Prompt:
Reproduce the text of every record below line for line, without any changes, and leave the pictures out of your answer.

Data for processing:
=== Section Start ===

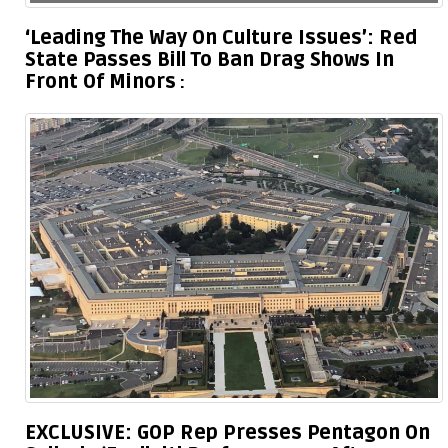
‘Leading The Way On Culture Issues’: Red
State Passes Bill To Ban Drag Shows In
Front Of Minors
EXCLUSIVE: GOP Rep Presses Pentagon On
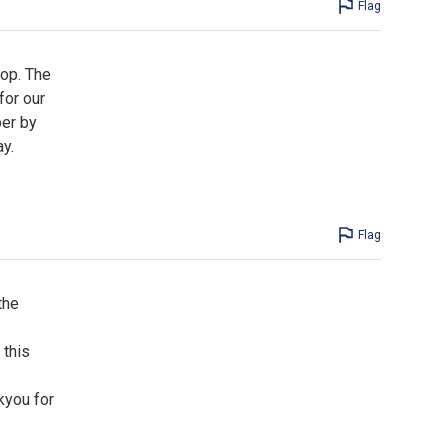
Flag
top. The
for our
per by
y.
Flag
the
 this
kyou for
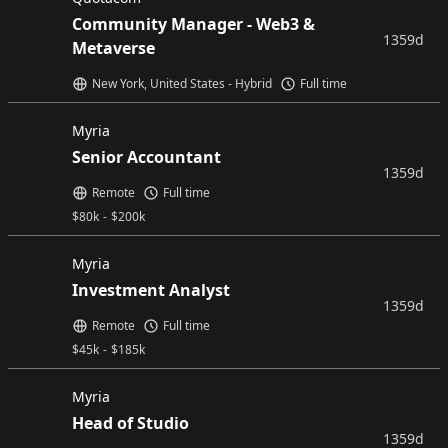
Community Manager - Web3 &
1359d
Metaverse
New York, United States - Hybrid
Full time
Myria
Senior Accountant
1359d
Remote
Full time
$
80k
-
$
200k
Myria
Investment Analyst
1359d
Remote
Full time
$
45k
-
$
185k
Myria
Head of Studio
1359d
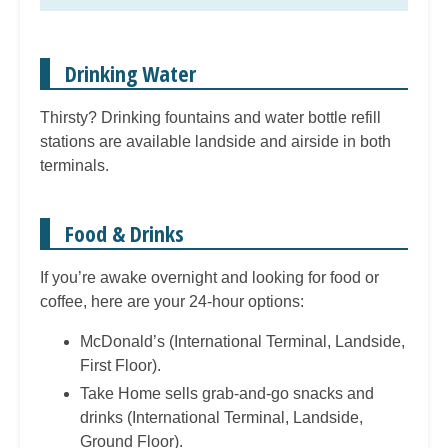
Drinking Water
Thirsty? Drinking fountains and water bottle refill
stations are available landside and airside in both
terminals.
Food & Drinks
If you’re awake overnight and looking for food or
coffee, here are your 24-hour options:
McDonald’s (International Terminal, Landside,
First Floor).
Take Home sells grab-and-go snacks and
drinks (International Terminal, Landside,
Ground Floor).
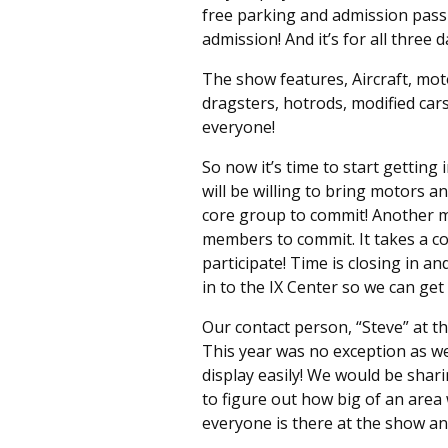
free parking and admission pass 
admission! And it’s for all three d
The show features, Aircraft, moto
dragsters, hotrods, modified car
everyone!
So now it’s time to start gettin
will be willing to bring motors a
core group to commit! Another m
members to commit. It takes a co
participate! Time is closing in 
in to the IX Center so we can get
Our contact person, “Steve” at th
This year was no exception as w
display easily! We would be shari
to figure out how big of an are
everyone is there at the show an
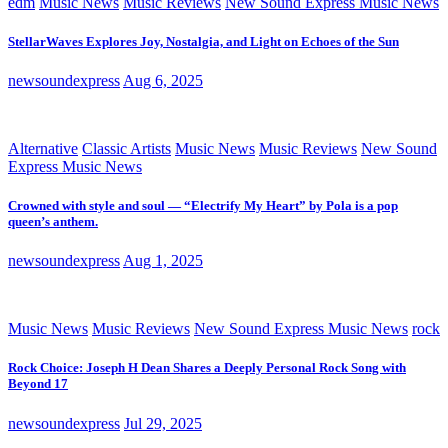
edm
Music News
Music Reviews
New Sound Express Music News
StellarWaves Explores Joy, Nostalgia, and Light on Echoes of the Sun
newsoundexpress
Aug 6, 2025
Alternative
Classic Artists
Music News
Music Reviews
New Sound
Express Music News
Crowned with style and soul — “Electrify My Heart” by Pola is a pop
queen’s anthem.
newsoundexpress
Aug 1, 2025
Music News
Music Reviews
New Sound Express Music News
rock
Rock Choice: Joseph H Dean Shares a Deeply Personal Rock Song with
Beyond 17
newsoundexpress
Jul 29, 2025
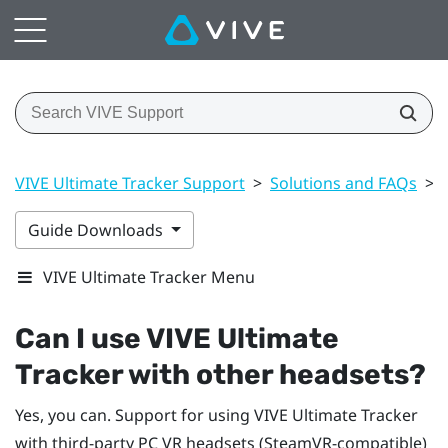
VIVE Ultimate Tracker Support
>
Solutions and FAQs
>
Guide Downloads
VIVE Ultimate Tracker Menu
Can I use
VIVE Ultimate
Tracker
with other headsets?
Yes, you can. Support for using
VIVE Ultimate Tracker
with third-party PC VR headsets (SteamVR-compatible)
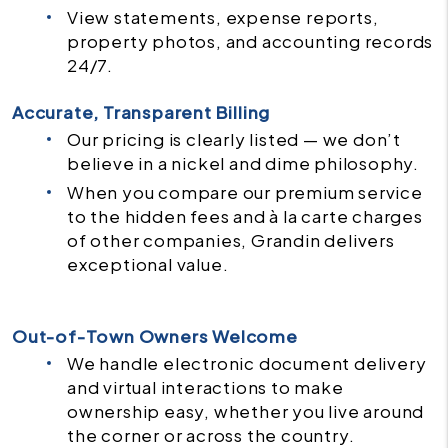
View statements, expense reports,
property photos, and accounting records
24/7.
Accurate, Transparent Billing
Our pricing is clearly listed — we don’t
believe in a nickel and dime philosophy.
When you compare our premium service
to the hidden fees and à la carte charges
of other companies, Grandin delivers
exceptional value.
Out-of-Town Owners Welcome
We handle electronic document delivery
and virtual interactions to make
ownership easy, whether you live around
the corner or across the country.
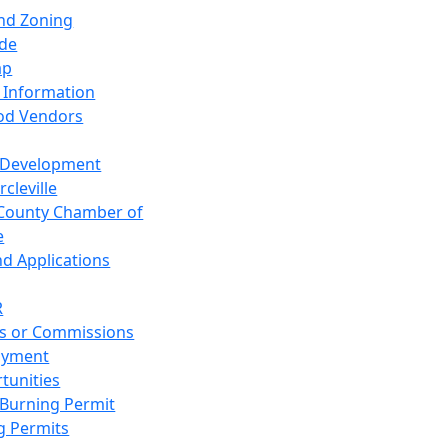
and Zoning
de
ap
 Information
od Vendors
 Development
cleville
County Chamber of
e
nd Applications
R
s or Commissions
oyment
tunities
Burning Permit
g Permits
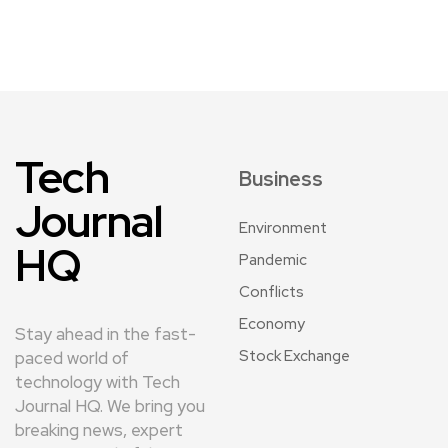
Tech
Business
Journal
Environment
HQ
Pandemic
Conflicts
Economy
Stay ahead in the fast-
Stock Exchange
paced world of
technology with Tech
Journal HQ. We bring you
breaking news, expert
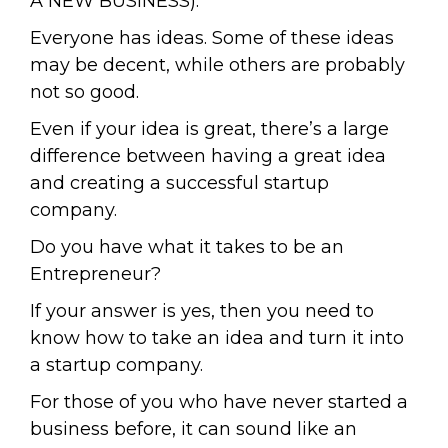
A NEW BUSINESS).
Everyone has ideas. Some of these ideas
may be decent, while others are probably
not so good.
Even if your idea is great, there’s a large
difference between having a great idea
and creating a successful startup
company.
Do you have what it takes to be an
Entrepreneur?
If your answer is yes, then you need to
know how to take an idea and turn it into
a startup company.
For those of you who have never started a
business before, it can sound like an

=== Section End ===

Expected answer:
‘Leading The Way On Culture Issues’: Red
State Passes Bill To Ban Drag Shows In
Front Of Minors
EXCLUSIVE: GOP Rep Presses Pentagon On
Flag
top. The
for our
per by
y.
Flag
the
 this
kyou for
Community Manager - Web3 &
1359d
Metaverse
New York, United States - Hybrid
Full time
Myria
Senior Accountant
1359d
Remote
Full time
$
80k
-
$
200k
Myria
Investment Analyst
1359d
Remote
Full time
$
45k
-
$
185k
Myria
Head of Studio
1359d
Drinking Water
Thirsty? Drinking fountains and water bottle refill
stations are available landside and airside in both
terminals.
Food & Drinks
If you’re awake overnight and looking for food or
coffee, here are your 24-hour options:
McDonald’s (International Terminal, Landside,
First Floor).
Take Home sells grab-and-go snacks and
drinks (International Terminal, Landside,
Ground Floor).
free parking and admission pass 
admission! And it’s for all three d
The show features, Aircraft, moto
dragsters, hotrods, modified car
everyone!
So now it’s time to start gettin
will be willing to bring motors a
core group to commit! Another m
members to commit. It takes a co
participate! Time is closing in 
in to the IX Center so we can get
Our contact person, “Steve” at th
This year was no exception as w
display easily! We would be shari
to figure out how big of an are
everyone is there at the show an
edm
Music News
Music Reviews
New Sound Express Music News
StellarWaves Explores Joy, Nostalgia, and Light on Echoes of the Sun
newsoundexpress
Aug 6, 2025
Alternative
Classic Artists
Music News
Music Reviews
New Sound
Express Music News
Crowned with style and soul — “Electrify My Heart” by Pola is a pop
queen’s anthem.
newsoundexpress
Aug 1, 2025
Music News
Music Reviews
New Sound Express Music News
rock
Rock Choice: Joseph H Dean Shares a Deeply Personal Rock Song with
Beyond 17
newsoundexpress
Jul 29, 2025
VIVE Ultimate Tracker Support
>
Solutions and FAQs
>
Guide Downloads
VIVE Ultimate Tracker Menu
Can I use
VIVE Ultimate
Tracker
with other headsets?
Yes, you can. Support for using
VIVE Ultimate Tracker
with third-party PC VR headsets (SteamVR-compatible)
View statements, expense reports,
property photos, and accounting records
24/7.
Accurate, Transparent Billing
Our pricing is clearly listed — we don’t
believe in a nickel and dime philosophy.
When you compare our premium service
to the hidden fees and à la carte charges
of other companies, Grandin delivers
exceptional value.
Out-of-Town Owners Welcome
We handle electronic document delivery
and virtual interactions to make
ownership easy, whether you live around
the corner or across the country.
and Zoning
de
ap
 Information
od Vendors
 Development
cleville
County Chamber of
e
nd Applications
R
s or Commissions
oyment
tunities
Burning Permit
g Permits
Tech
Business
Journal
Environment
HQ
Pandemic
Conflicts
Economy
Stay ahead in the fast-
Stock Exchange
paced world of
technology with Tech
Journal HQ. We bring you
breaking news, expert
A NEW BUSINESS).
Everyone has ideas. Some of these ideas
may be decent, while others are probably
not so good.
Even if your idea is great, there’s a large
difference between having a great idea
and creating a successful startup
company.
Do you have what it takes to be an
Entrepreneur?
If your answer is yes, then you need to
know how to take an idea and turn it into
a startup company.
For those of you who have never started a
business before, it can sound like an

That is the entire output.